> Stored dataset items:
★ ★ ★ ★
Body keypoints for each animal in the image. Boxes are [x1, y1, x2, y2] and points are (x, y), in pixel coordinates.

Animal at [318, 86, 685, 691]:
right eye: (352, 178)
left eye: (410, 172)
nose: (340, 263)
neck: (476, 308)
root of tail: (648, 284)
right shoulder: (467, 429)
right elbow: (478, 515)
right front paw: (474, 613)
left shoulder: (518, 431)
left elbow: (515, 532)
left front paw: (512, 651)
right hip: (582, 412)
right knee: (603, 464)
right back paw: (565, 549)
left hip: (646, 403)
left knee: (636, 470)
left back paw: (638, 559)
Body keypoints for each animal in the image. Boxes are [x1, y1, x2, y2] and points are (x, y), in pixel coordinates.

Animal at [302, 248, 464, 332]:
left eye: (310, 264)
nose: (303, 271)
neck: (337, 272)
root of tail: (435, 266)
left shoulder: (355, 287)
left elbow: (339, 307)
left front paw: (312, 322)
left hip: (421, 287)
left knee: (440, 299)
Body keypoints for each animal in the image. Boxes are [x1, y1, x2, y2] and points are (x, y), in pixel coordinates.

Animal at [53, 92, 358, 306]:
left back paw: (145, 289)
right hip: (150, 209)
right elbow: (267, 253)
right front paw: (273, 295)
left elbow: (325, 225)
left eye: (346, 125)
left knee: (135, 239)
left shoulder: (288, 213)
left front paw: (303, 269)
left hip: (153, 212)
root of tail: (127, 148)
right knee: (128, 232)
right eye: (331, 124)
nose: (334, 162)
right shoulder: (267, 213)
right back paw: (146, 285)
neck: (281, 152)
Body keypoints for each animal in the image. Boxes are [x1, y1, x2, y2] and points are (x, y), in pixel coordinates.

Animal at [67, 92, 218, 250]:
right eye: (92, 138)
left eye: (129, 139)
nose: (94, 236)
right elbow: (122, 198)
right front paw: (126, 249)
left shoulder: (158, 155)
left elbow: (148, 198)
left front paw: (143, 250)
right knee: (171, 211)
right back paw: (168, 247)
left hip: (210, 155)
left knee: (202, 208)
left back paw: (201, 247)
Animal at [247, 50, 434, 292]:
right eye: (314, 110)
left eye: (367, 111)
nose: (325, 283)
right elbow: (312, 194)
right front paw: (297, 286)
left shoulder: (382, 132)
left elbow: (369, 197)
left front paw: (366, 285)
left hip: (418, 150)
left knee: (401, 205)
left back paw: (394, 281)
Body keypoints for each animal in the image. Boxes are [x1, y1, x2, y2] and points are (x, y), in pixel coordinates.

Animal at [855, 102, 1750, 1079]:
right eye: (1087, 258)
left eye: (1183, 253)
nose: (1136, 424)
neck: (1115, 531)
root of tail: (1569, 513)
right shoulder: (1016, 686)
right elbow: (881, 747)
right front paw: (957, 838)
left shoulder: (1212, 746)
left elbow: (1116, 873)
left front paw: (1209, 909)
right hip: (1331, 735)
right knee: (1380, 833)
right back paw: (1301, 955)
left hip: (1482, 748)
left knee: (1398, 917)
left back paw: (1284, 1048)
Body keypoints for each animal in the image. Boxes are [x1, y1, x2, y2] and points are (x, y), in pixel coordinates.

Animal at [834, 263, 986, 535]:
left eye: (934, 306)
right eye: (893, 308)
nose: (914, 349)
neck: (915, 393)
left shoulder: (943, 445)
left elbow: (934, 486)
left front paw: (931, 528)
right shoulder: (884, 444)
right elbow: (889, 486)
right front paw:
★ ★ ★ ★
> WHAT IS EXPECTED: Include both ends. Return the line holding "right shoulder: (1016, 686)" and all lines after it in the records above, exactly as written.

> RESPONSE BELOW:
right shoulder: (1016, 686)
right elbow: (881, 747)
right front paw: (957, 838)
left shoulder: (1212, 746)
left elbow: (1116, 873)
left front paw: (1209, 909)
right hip: (1331, 735)
right knee: (1380, 833)
right back paw: (1301, 955)
left hip: (1482, 748)
left knee: (1398, 917)
left back paw: (1284, 1048)
Body keypoints for each animal in the image. Boxes are [x1, y1, x2, y2] and points are (x, y), in pixel coordinates.

Animal at [834, 263, 986, 535]:
left eye: (934, 306)
right eye: (893, 308)
nose: (914, 349)
neck: (915, 393)
left shoulder: (943, 445)
left elbow: (934, 486)
left front paw: (931, 528)
right shoulder: (884, 444)
right elbow: (889, 486)
right front paw:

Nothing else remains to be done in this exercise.